Die Generaldirektion habe große Anstrengungen in den vergangenen Jahren unternommen, die Zusammenarbeit mit lizenzierten Sondengängern zu verbessern und zu vereinheitlichen, betont er. „Der Archäologie stehen durch das Engagement der Sondengänger viele neue Informationen zur Verfügung, die in die Arbeit der Bodendenkmalpflege einfließen.“
Nötig seien dazu aber die Bereitschaft zu ehrlicher Zusammenarbeit und zum Einhalten fachlicher Regeln durch die Sondengänger einerseits - und andererseits kontinuierliche Schulungsangebote und eine zügige Bearbeitung der Funde sowie die nachvollziehbare Anwendung des Schatzregals durch die Archäologie.
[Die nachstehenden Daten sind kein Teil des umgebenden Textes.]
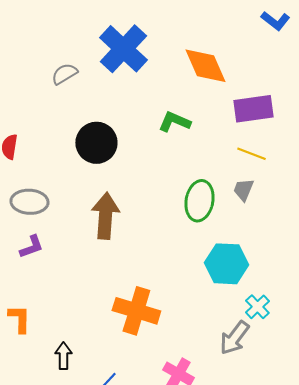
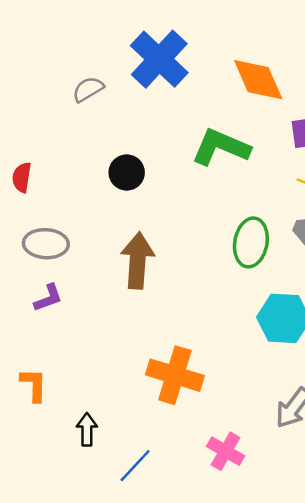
green L-shape: (174, 122) -> (221, 147), size x1.5
black circle: (96, 143) -> (127, 172), size x0.7

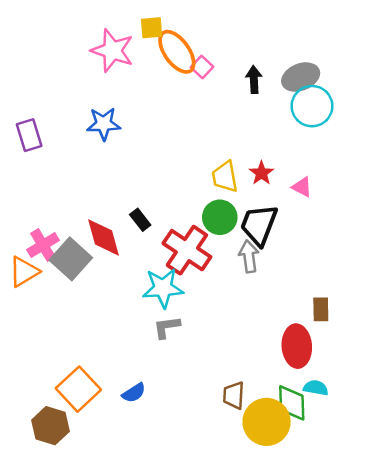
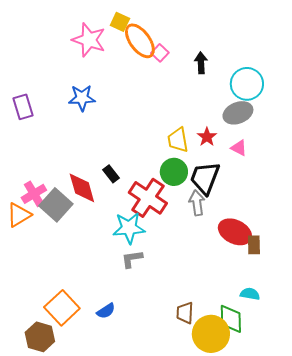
yellow square: (152, 28) -> (120, 22), turned 30
gray ellipse: (301, 77) -> (238, 113), moved
red ellipse: (297, 346) -> (235, 232), moved, turned -60
cyan semicircle: (316, 388) -> (250, 294), moved

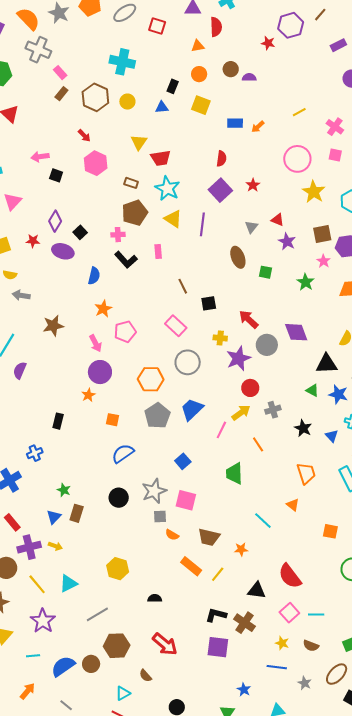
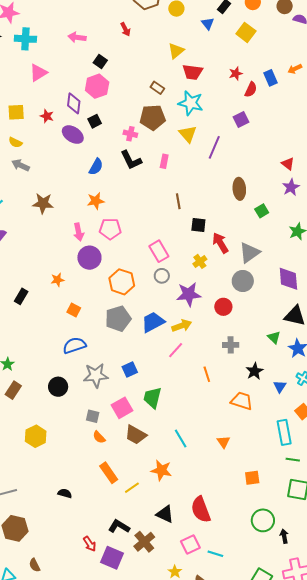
blue triangle: (162, 107) -> (208, 24), turned 40
blue rectangle: (235, 123) -> (270, 78), moved, turned 49
pink hexagon: (96, 163) -> (97, 86), moved
black square: (56, 175) -> (100, 61), moved
red star: (253, 185) -> (236, 73), moved
cyan star: (167, 188) -> (191, 103), turned -30
purple square: (220, 190) -> (241, 120), size x0.7
purple diamond: (55, 221) -> (74, 103), turned -40
gray triangle: (251, 227) -> (249, 253), moved, size x1.6
green square: (266, 272) -> (262, 211), turned 32
red arrow: (249, 319) -> (220, 243), moved
pink rectangle: (176, 326) -> (159, 251), moved
purple diamond: (296, 332) -> (288, 279), moved
yellow cross: (220, 338) -> (200, 261), turned 32
purple star: (239, 358) -> (189, 294), moved
gray circle: (188, 362) -> (162, 276), size x0.6
purple circle: (100, 372) -> (89, 258), moved
red circle: (250, 388) -> (223, 307), moved
yellow arrow: (241, 413) -> (182, 326), moved
green trapezoid: (234, 473) -> (152, 398), moved
orange trapezoid: (306, 473) -> (242, 401), moved, turned -70
gray star: (154, 491) -> (96, 375), moved
pink square: (186, 500) -> (122, 408), turned 30
cyan line: (263, 521) -> (181, 438), moved
orange square: (330, 531) -> (252, 478), turned -35
brown trapezoid: (209, 537) -> (136, 435), moved
orange star: (241, 549) -> (161, 470), size x1.5
yellow hexagon: (118, 569) -> (36, 436), moved
red arrow: (165, 644) -> (90, 544), moved, size x0.6

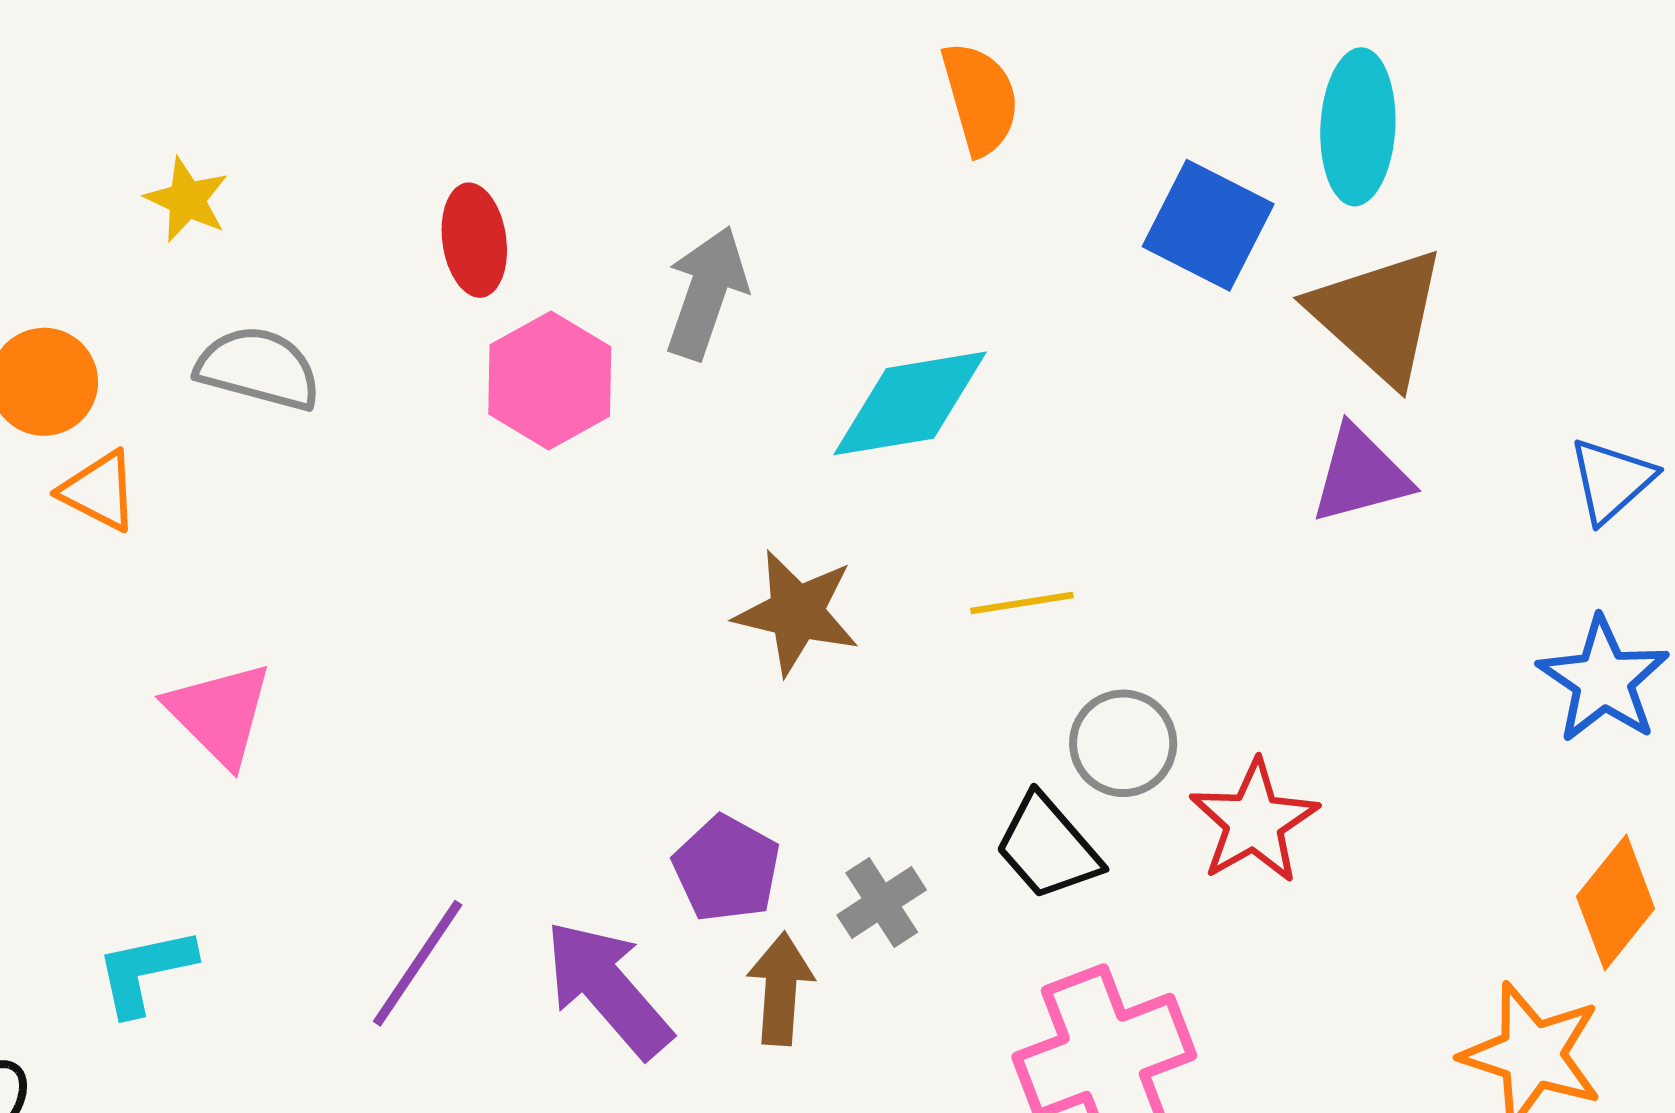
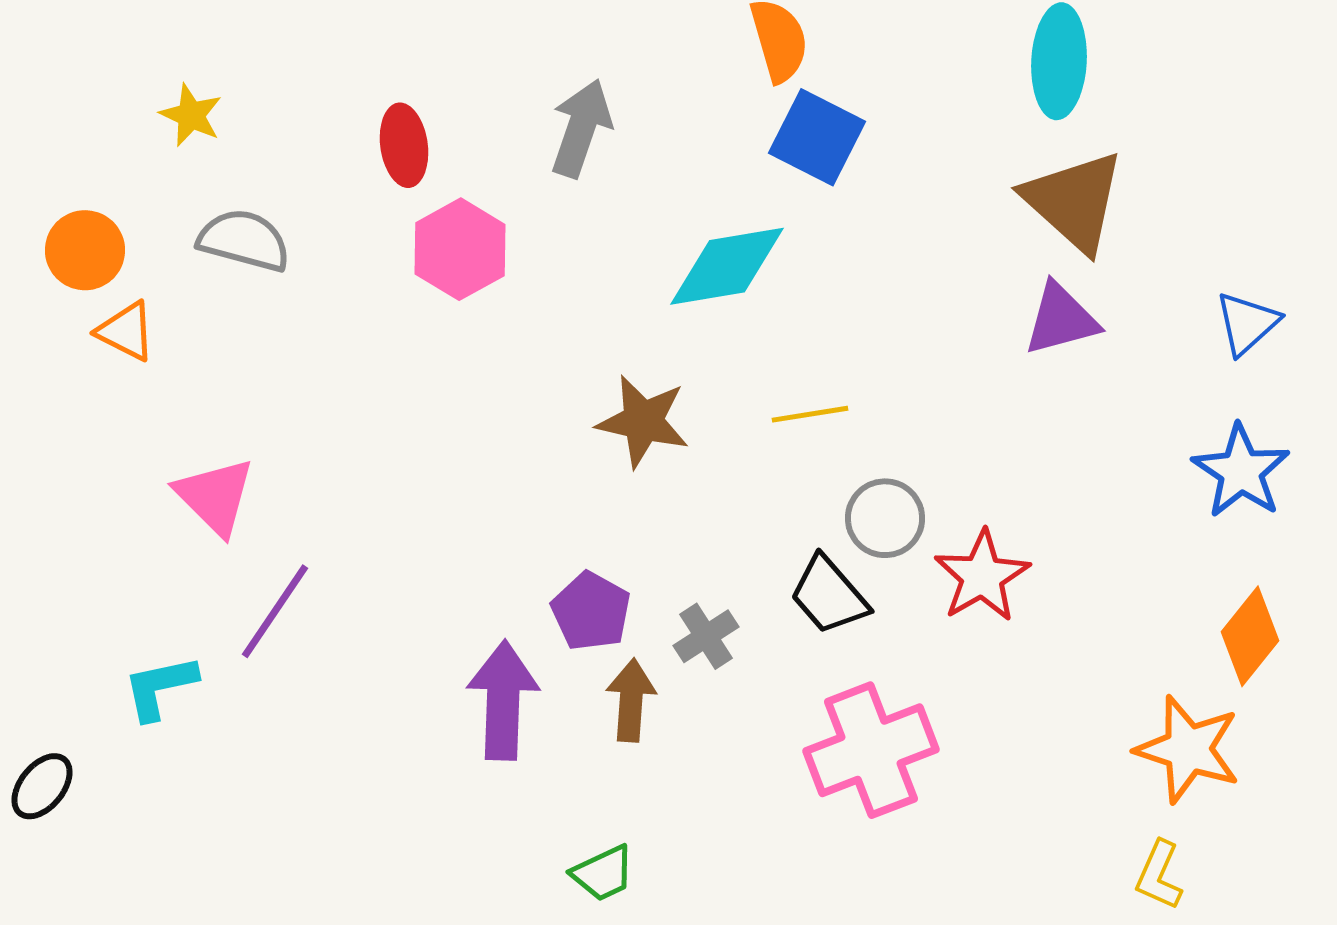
blue square: (1208, 225) -> (817, 137), moved
gray arrow: (706, 293) -> (581, 128), moved
purple line: (418, 963) -> (275, 611), moved
purple arrow: (608, 989) -> (503, 700), turned 43

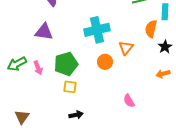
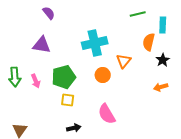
green arrow: (17, 64) -> (15, 77), turned -66
pink semicircle: (129, 101) -> (107, 114), moved, size x1.5

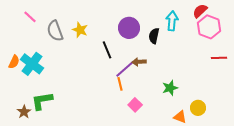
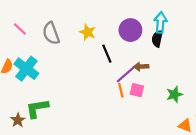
pink line: (30, 17) -> (20, 29), moved
cyan arrow: (172, 21) -> (160, 23), moved
yellow star: (80, 30) -> (88, 32), moved
pink square: (135, 105) -> (137, 90), moved, turned -32

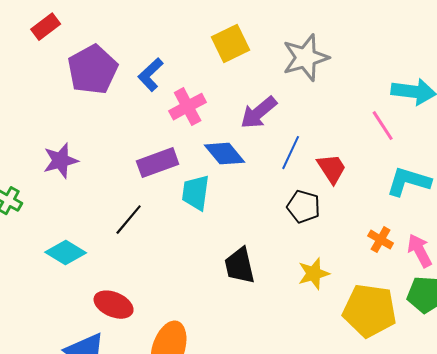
Da dies nur mit entsprechenden Kapazitäten zu leisten ist, wurde die Zahl der vergebenen Genehmigungen inzwischen an die Bearbeitungskapazitäten gekoppelt.
„Sind diese Voraussetzungen gegeben, findet eine fruchtbare Zusammenarbeit auf Augenhöhe statt, von der beide profitieren“, meint Himmelmann. Vielleicht führt das ja wieder zu einem Fund wie 2013.